- _What the task requires_
Return every line of text in the data below verbatim and in its original order, leaving the pictures out of your answer.

- _Given data_

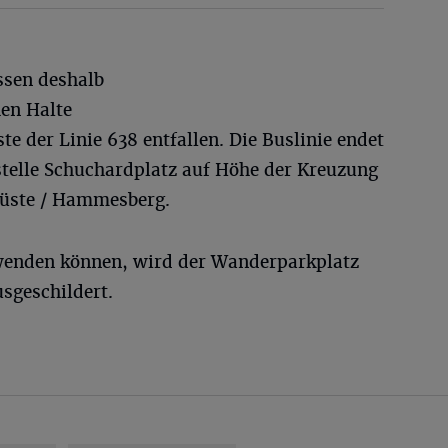
sen deshalb
hen Halte
 der Linie 638 entfallen. Die Buslinie endet
stelle Schuchardplatz auf Höhe der Kreuzung
üste / Hammesberg.
wenden können, wird der Wanderparkplatz
sgeschildert.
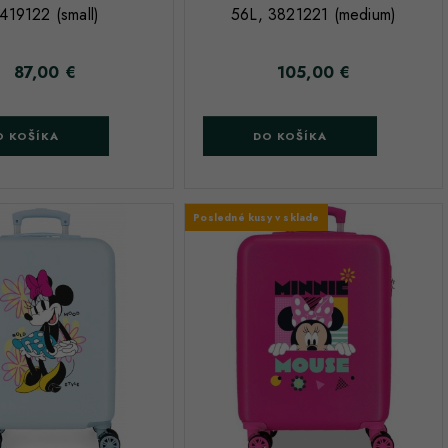
419122 (small)
56L, 3821221 (medium)
87,00 €
105,00 €
Cena
Cena
O KOŠÍKA
DO KOŠÍKA
Posledné kusy v sklade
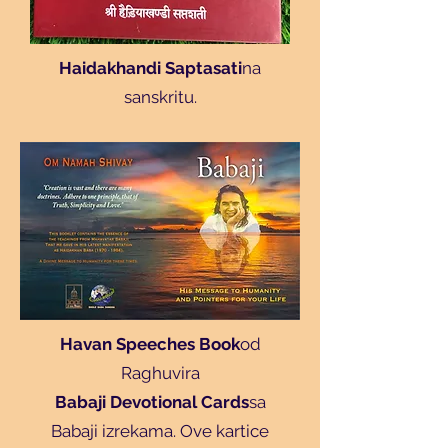
Haidakhandi Saptasati
na
sanskritu.
Havan Speeches Book
od
Raghuvira
Translate
Babaji Devotional Cards
sa
Babaji izrekama. Ove kartice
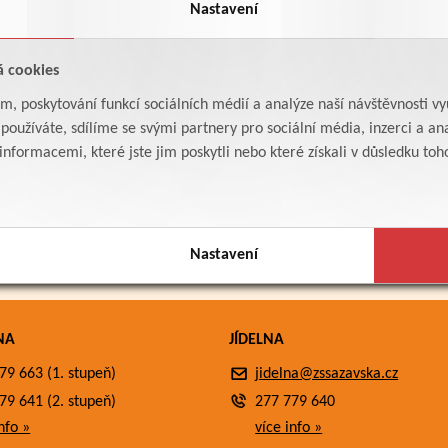
Nastavení
á cookies
am, poskytování funkcí sociálních médií a analýze naší návštěvnosti v
oužíváte, sdílíme se svými partnery pro sociální média, inzerci a ana
formacemi, které jste jim poskytli nebo které získali v důsledku toho,
Nastavení
NA
JÍDELNA
79 663 (1. stupeň)
jidelna@zssazavska.cz
79 641 (2. stupeň)
277 779 640
nfo »
více info »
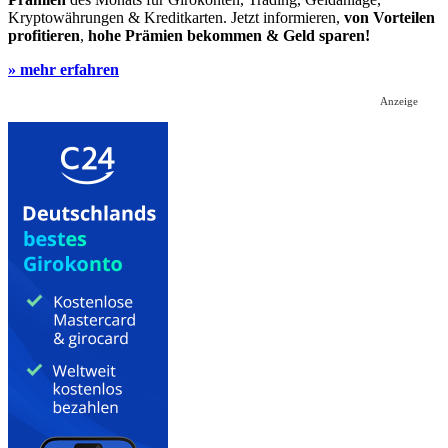
Kryptowährungen & Kreditkarten. Jetzt informieren,
von Vorteilen
profitieren
,
hohe Prämien bekommen & Geld sparen!
» mehr erfahren
Anzeige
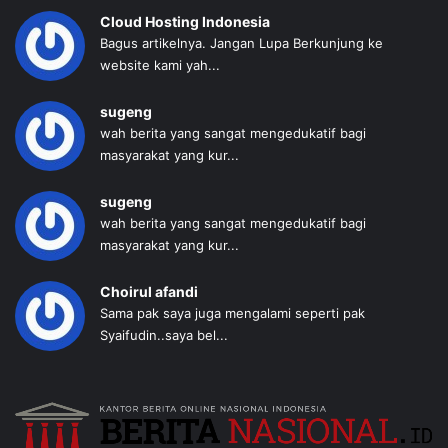
Cloud Hosting Indonesia
Bagus artikelnya. Jangan Lupa Berkunjung ke
website kami yah...
sugeng
wah berita yang sangat mengedukatif bagi
masyarakat yang kur...
sugeng
wah berita yang sangat mengedukatif bagi
masyarakat yang kur...
Choirul afandi
Sama pak saya juga mengalami seperti pak
Syaifudin..saya bel...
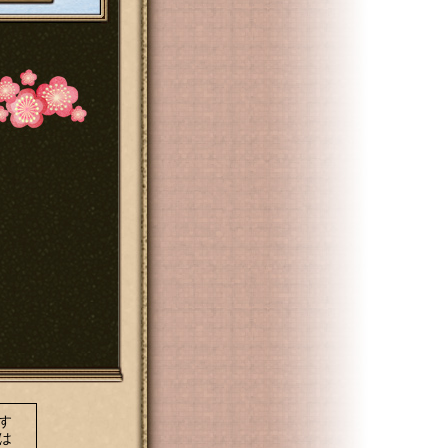
。
す
は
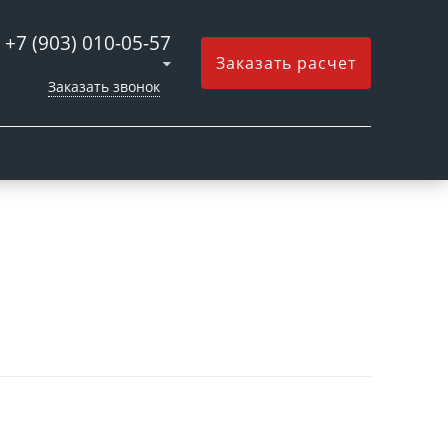
+7 (903) 010-05-57
Заказать расчет
Заказать звонок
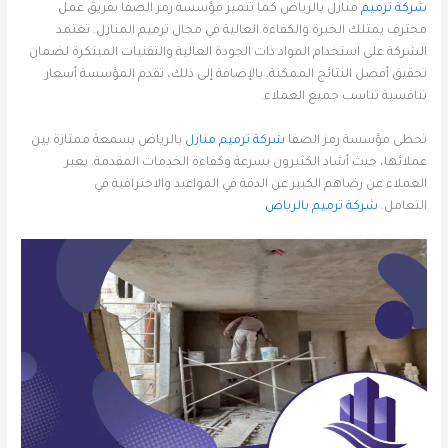
شركة ترميم
منازل بالرياض كما تتميز مؤسسة رمز الصفا بفريق عمل
محترف يمتلك الخبرة والكفاءة العالية في مجال ترميم المنازل. تعتمد
الشركة على استخدام المواد ذات الجودة العالية والتقنيات المبتكرة لضمان
تحقيق أفضل النتائج الممكنة. بالإضافة إلى ذلك، تقدم المؤسسة أسعار
تنافسية تناسب جميع العملاء.
تحظى مؤسسة رمز الصفا
شركة ترميم منازل
بالرياض بسمعة ممتازة بين
عملائها، حيث أشاد الكثيرون بسرعة وكفاءة الخدمات المقدمة. يعبر
العملاء عن رضاهم الكبير عن الدقة في المواعيد والاحترافية في
التعامل.
شركة ترميم بالرياض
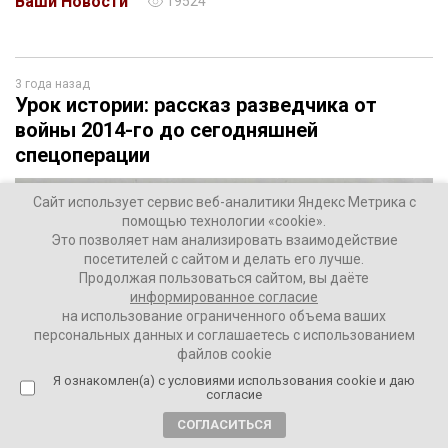
Ваши Новости
19524
3 года назад
Урок истории: рассказ разведчика от
войны 2014-го до сегодняшней
спецоперации
Сайт использует сервис веб-аналитики Яндекс Метрика с
помощью технологии «cookie».
Это позволяет нам анализировать взаимодействие
посетителей с сайтом и делать его лучше.
Продолжая пользоваться сайтом, вы даёте
информированное согласие
на использование ограниченного объема ваших
персональных данных и соглашаетесь с использованием
файлов cookie
Я ознакомлен(а) с условиями использования cookie и даю
согласие
СОГЛАСИТЬСЯ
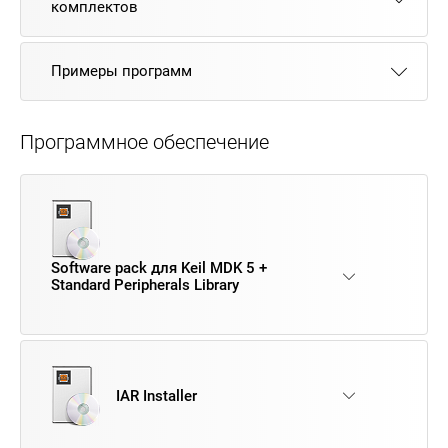
комплектов
Примеры программ
Программное обеспечение
Software pack для Keil MDK 5 +
Standard Peripherals Library
IAR Installer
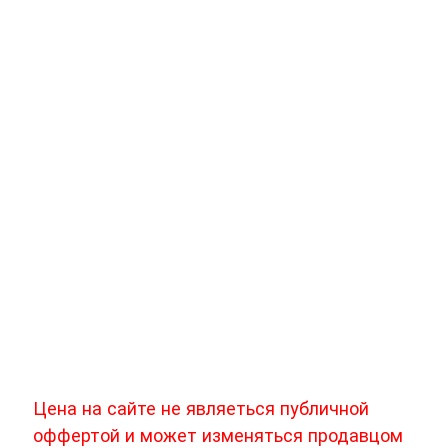
практически сразу работать «мягче»),
«померить» (если есть какие-либо приборы),
но и «увидеть»! Если через маслозаливную
горловину видны кулаки распредвала, то
через несколько минут работы двигателя
на них образуется серебристо-сероватый
след – пятно (дорожка) контакта кулака и
толкателя поршня. Таким образом, по всем
группам материалов, потребитель сразу
может увидеть эффект, причем он с
течением времени (пробег в несколько
сотен километров для протекторов) будет
нарастать.
Цена на сайте не являеться публичной
оффертой и может изменяться продавцом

- _Response to this task_
sen deshalb
hen Halte
 der Linie 638 entfallen. Die Buslinie endet
stelle Schuchardplatz auf Höhe der Kreuzung
üste / Hammesberg.
wenden können, wird der Wanderparkplatz
sgeschildert.
419122 (small)
56L, 3821221 (medium)
87,00 €
105,00 €
Cena
Cena
O KOŠÍKA
DO KOŠÍKA
Posledné kusy v sklade
Haidakhandi Saptasati
na
sanskritu.
Havan Speeches Book
od
Raghuvira
Translate
Babaji Devotional Cards
sa
Babaji izrekama. Ove kartice
Nastavení
á cookies
am, poskytování funkcí sociálních médií a analýze naší návštěvnosti v
oužíváte, sdílíme se svými partnery pro sociální média, inzerci a ana
formacemi, které jste jim poskytli nebo které získali v důsledku toho,
Nastavení
NA
JÍDELNA
79 663 (1. stupeň)
jidelna@zssazavska.cz
79 641 (2. stupeň)
277 779 640
nfo »
více info »
Kryptowährungen & Kreditkarten. Jetzt informieren,
von Vorteilen
profitieren
,
hohe Prämien bekommen & Geld sparen!
» mehr erfahren
Anzeige
Cloud Hosting Indonesia
Bagus artikelnya. Jangan Lupa Berkunjung ke
website kami yah...
sugeng
wah berita yang sangat mengedukatif bagi
masyarakat yang kur...
sugeng
wah berita yang sangat mengedukatif bagi
masyarakat yang kur...
Choirul afandi
Sama pak saya juga mengalami seperti pak
Syaifudin..saya bel...
。
す
は
+7 (903) 010-05-57
Заказать расчет
Заказать звонок
شركة ترميم
منازل بالرياض كما تتميز مؤسسة رمز الصفا بفريق عمل
محترف يمتلك الخبرة والكفاءة العالية في مجال ترميم المنازل. تعتمد
الشركة على استخدام المواد ذات الجودة العالية والتقنيات المبتكرة لضمان
تحقيق أفضل النتائج الممكنة. بالإضافة إلى ذلك، تقدم المؤسسة أسعار
تنافسية تناسب جميع العملاء.
تحظى مؤسسة رمز الصفا
شركة ترميم منازل
بالرياض بسمعة ممتازة بين
عملائها، حيث أشاد الكثيرون بسرعة وكفاءة الخدمات المقدمة. يعبر
العملاء عن رضاهم الكبير عن الدقة في المواعيد والاحترافية في
التعامل.
شركة ترميم بالرياض
Ваши Новости
19524
3 года назад
Урок истории: рассказ разведчика от
войны 2014-го до сегодняшней
спецоперации
Сайт использует сервис веб-аналитики Яндекс Метрика с
помощью технологии «cookie».
Это позволяет нам анализировать взаимодействие
посетителей с сайтом и делать его лучше.
Продолжая пользоваться сайтом, вы даёте
информированное согласие
на использование ограниченного объема ваших
персональных данных и соглашаетесь с использованием
файлов cookie
Я ознакомлен(а) с условиями использования cookie и даю
согласие
СОГЛАСИТЬСЯ
комплектов
Примеры программ
Программное обеспечение
Software pack для Keil MDK 5 +
Standard Peripherals Library
IAR Installer
практически сразу работать «мягче»),
«померить» (если есть какие-либо приборы),
но и «увидеть»! Если через маслозаливную
горловину видны кулаки распредвала, то
через несколько минут работы двигателя
на них образуется серебристо-сероватый
след – пятно (дорожка) контакта кулака и
толкателя поршня. Таким образом, по всем
группам материалов, потребитель сразу
может увидеть эффект, причем он с
течением времени (пробег в несколько
сотен километров для протекторов) будет
нарастать.
Цена на сайте не являеться публичной
оффертой и может изменяться продавцом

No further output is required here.